At its best, the internet can sometimes do this through online community groups. It’s good that people help each other online. It’s interesting the way people will post things on online groups asking for advice. Sometimes they are things that they could find out for themselves like “When does Tesco open?”  Sometimes though, they are things that the medium is really useful for like  – “Were the children supposed to wear their PE kit at school today? Can anyone tell me?” Sometimes potentially life-saving advice can be given. A man in America posted a photo on local network with the question “Is this a dead cockroach – do I have an infestation?” A very speedy reply came back from some caring soul: “No. It is the tail of a rattlesnake! Be careful.” It’s good to see people helping one another simply out of a desire to help another human being; to help a neighbour.

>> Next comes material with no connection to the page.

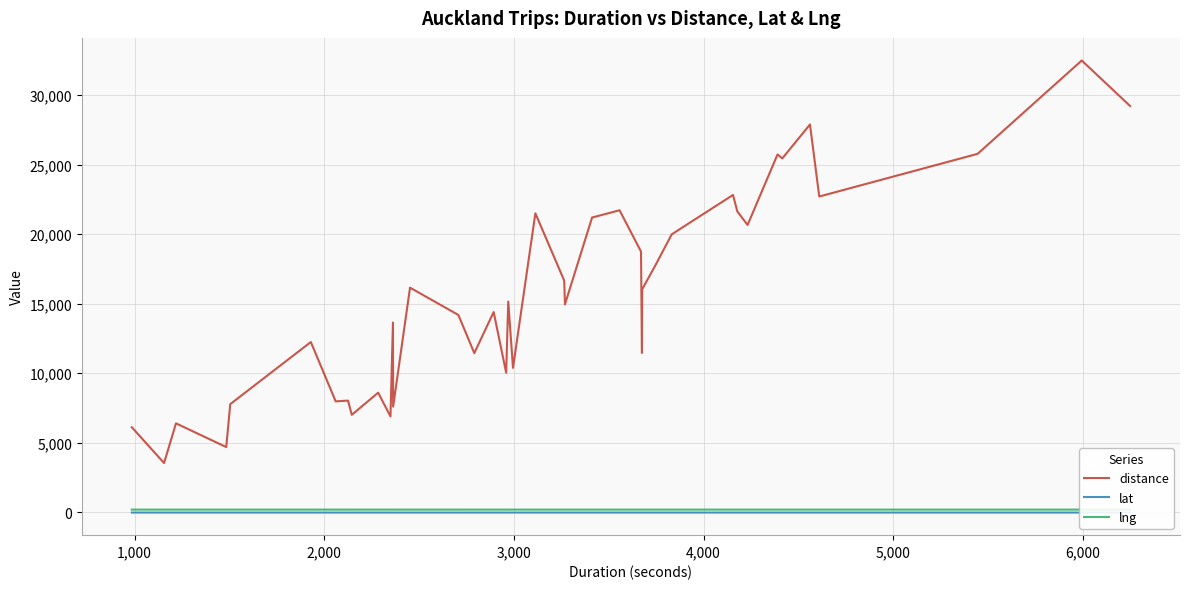

What is the lowest value of the distance series?

3526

That is our individual calling; to love God by loving our neighbour. It is also our shared calling as Christians to build something together and that is neighbourly, churches which are also neighbourhood churches. Our churches themselves are supposed to be about good relationships where we know and help one another and where the churches themselves are good neighbours to our local community and “stitched into” our local communities.

It is often said that the aggressive individualism of our age undermines community yet in many ways the church can buy into it and we the people of the church can buy into it. Let’s take to heart instead Jesus’ teaching that we are deeply inter-connected with each other and thankfully deeply, deeply connected to our loving Creator God and let us find ways to live out that truth and put Jesus’s teachings into action. Amen.